Rhonda Anderson has spent nearly three decades fighting for clean air and water in Detroit. As an environmental justice organizer with the Sierra Club, she led campaigns to raise awareness about lead poisoning of babies and children in the vicinity of steel mills and is part of a Clean Air Act lawsuit against the EES Coke Battery, a local industrial facility.  So watching the U.S. Environmental Protection Agency (EPA) taking one step after another to weaken air pollution regulations over the last year has felt “really, pretty much devastating,” she said.

“Just looking at my little world, we’ve worked so hard to get a lot of these things recognized,” Anderson said, regarding the impact of the EPA's weakened air pollution regulations. Most of her work has been in southwest Detroit, which has over 150 industrial facilities and some of the worst air quality in Michigan. Just a year ago, “we had a fifth grader who passed from an asthma attack,” she said.

In addition to overturning dozens of regulations aimed at reducing air pollution to save lives, the EPA has also exempted over 100 industrial facilities, including the Coke Battery plant Anderson has been fighting, from more rigorous rules to reduce pollution, created under the Biden administration.

Experts say all these moves combined favor industry while sacrificing public health — and it is Black women like Anderson, as well as their families, who stand to be harmed the most.

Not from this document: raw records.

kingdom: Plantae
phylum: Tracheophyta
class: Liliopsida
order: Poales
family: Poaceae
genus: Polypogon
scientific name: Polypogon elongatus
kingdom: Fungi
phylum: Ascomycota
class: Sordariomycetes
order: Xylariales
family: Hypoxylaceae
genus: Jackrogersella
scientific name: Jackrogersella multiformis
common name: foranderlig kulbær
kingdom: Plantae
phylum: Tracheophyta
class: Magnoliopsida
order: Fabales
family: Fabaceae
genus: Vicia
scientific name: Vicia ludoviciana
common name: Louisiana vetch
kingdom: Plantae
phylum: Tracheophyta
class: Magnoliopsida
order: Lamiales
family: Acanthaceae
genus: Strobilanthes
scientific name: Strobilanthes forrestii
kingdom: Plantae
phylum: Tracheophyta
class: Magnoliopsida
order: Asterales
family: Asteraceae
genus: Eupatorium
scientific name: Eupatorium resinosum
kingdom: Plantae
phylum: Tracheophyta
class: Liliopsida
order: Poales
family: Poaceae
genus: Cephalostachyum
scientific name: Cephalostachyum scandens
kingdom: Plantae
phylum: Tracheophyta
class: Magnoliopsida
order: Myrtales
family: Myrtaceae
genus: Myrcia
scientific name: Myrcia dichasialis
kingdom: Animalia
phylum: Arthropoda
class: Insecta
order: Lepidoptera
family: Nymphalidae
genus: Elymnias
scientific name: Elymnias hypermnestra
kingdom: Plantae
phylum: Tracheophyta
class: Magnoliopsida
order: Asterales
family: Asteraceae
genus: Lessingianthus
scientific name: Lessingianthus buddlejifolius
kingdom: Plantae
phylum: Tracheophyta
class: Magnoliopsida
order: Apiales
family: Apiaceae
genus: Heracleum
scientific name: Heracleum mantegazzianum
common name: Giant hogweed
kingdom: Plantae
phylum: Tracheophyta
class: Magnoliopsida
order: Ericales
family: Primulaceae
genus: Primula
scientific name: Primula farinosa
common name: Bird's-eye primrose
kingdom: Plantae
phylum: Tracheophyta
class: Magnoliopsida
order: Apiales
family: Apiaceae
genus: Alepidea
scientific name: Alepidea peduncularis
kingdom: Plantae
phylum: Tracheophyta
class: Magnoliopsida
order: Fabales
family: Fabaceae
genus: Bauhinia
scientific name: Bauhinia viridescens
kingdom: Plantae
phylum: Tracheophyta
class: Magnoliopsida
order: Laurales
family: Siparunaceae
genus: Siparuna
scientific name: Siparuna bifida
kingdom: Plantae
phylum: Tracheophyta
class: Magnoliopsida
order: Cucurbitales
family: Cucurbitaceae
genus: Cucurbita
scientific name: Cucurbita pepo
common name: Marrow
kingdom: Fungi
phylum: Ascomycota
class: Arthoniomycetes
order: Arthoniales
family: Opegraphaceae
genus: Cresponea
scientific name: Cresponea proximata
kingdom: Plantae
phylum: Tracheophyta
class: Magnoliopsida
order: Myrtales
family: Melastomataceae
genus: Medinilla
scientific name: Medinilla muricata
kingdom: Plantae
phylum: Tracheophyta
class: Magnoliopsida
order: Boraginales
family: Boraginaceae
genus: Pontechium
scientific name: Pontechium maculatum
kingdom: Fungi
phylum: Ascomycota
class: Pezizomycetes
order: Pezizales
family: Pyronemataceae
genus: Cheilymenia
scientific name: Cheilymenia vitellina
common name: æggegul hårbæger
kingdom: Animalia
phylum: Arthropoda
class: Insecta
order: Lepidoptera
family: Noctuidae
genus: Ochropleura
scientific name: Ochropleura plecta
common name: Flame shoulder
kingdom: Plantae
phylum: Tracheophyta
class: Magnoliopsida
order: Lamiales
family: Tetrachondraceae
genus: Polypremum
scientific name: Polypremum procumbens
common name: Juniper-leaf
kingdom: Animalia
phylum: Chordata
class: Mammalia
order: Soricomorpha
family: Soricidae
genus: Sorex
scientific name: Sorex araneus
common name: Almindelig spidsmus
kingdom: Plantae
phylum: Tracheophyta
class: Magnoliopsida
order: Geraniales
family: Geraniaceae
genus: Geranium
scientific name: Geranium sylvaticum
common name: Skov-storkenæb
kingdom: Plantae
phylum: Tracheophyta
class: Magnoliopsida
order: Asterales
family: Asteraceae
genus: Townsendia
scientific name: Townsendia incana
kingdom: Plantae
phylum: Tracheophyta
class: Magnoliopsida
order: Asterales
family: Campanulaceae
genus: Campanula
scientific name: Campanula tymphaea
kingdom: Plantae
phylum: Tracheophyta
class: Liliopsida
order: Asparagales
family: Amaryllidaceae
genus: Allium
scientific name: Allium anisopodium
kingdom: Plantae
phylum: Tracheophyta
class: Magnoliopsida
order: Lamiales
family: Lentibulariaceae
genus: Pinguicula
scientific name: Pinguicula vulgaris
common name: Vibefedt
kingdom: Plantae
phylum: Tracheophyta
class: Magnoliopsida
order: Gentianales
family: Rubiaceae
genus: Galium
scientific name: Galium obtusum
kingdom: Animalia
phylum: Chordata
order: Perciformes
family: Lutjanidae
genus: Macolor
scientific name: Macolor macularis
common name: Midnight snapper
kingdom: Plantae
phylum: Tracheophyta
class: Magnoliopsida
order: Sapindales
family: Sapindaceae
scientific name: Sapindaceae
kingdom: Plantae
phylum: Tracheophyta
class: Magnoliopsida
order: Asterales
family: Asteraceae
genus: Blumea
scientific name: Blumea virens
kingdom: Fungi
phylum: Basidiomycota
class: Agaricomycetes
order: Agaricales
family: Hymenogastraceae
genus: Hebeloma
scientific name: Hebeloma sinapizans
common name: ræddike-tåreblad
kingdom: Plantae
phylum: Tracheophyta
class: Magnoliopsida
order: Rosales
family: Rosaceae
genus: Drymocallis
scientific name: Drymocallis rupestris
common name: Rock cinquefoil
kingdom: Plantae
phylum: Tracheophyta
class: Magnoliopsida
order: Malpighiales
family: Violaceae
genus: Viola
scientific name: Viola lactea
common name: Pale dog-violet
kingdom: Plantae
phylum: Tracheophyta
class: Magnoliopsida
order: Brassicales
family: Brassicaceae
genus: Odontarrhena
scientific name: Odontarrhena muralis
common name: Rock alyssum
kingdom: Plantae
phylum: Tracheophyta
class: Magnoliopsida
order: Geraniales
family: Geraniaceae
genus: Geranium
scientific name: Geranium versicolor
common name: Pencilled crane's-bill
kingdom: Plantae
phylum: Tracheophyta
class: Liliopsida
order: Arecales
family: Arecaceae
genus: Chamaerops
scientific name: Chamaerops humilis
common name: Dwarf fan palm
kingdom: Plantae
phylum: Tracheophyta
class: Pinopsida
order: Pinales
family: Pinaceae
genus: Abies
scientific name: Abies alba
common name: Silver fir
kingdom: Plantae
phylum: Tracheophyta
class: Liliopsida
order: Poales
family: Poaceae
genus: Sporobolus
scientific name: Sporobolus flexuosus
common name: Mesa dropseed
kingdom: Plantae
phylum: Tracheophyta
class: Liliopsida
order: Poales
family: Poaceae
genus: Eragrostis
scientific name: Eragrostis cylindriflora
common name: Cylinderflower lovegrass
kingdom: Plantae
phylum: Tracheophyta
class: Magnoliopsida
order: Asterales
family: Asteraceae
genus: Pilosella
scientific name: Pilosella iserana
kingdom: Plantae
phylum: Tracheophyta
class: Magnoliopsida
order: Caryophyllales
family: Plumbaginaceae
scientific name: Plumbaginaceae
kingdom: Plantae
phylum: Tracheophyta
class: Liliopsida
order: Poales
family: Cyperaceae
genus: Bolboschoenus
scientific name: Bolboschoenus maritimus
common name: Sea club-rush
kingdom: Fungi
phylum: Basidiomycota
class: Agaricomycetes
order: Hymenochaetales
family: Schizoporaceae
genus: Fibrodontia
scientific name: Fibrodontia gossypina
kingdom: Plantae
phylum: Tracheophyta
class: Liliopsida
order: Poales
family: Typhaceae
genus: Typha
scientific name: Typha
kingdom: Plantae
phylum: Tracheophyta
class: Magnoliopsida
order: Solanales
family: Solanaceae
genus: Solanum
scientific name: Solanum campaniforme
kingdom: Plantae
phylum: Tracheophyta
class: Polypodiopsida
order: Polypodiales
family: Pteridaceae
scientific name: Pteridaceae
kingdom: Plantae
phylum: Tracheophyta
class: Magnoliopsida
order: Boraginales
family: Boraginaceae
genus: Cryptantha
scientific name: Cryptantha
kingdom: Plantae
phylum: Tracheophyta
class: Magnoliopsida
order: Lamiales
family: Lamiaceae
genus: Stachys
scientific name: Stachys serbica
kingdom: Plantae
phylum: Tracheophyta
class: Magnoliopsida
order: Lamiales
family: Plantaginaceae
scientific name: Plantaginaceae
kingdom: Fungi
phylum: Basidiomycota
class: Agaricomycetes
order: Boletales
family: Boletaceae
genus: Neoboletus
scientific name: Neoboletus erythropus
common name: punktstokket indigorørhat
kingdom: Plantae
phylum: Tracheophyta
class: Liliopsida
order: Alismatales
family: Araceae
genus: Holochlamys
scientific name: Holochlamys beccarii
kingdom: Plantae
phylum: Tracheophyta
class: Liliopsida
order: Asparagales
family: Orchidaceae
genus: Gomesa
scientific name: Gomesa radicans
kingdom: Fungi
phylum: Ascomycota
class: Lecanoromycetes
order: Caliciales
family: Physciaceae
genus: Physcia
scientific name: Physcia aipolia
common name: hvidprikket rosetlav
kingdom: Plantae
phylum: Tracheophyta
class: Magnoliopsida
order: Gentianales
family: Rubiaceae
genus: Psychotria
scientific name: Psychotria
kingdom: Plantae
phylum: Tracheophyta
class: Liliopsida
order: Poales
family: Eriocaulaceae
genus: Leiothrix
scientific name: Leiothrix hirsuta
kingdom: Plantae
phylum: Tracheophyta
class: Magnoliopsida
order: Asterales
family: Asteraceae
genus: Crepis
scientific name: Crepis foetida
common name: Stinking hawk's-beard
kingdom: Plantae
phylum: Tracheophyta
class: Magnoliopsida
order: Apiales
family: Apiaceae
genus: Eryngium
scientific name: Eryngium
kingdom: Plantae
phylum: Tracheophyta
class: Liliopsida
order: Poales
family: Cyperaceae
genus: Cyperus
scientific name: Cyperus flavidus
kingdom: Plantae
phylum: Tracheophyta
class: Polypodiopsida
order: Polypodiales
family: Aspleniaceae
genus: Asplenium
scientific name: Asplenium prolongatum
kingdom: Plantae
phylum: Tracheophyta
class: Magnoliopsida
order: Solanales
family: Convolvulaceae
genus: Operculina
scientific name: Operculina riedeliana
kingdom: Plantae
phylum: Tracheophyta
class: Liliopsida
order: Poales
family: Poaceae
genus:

Black women already have the highest death rates due to asthma, a condition caused and exacerbated by air pollution. They are four times as likely to die of an asthma-related death as White men, according to a report from the Asthma and Allergy Foundation. Black children are also eight times more likely to die from an asthma attack than White children.

One of the reasons is that these women and their children also disproportionately live in medical deserts with limited health care infrastructure and insurance. Cuts to Medicaid stand to make the risks of asthma even worse. “We know that half of the children with asthma in the U.S. are covered by Medicaid or CHIP,” said Lynne Bosma, health equity director with the Asthma and Allergy Foundation. “If individuals that need that access lose it, they are going to struggle to get medication, specialty care access, and then emergency care as well.”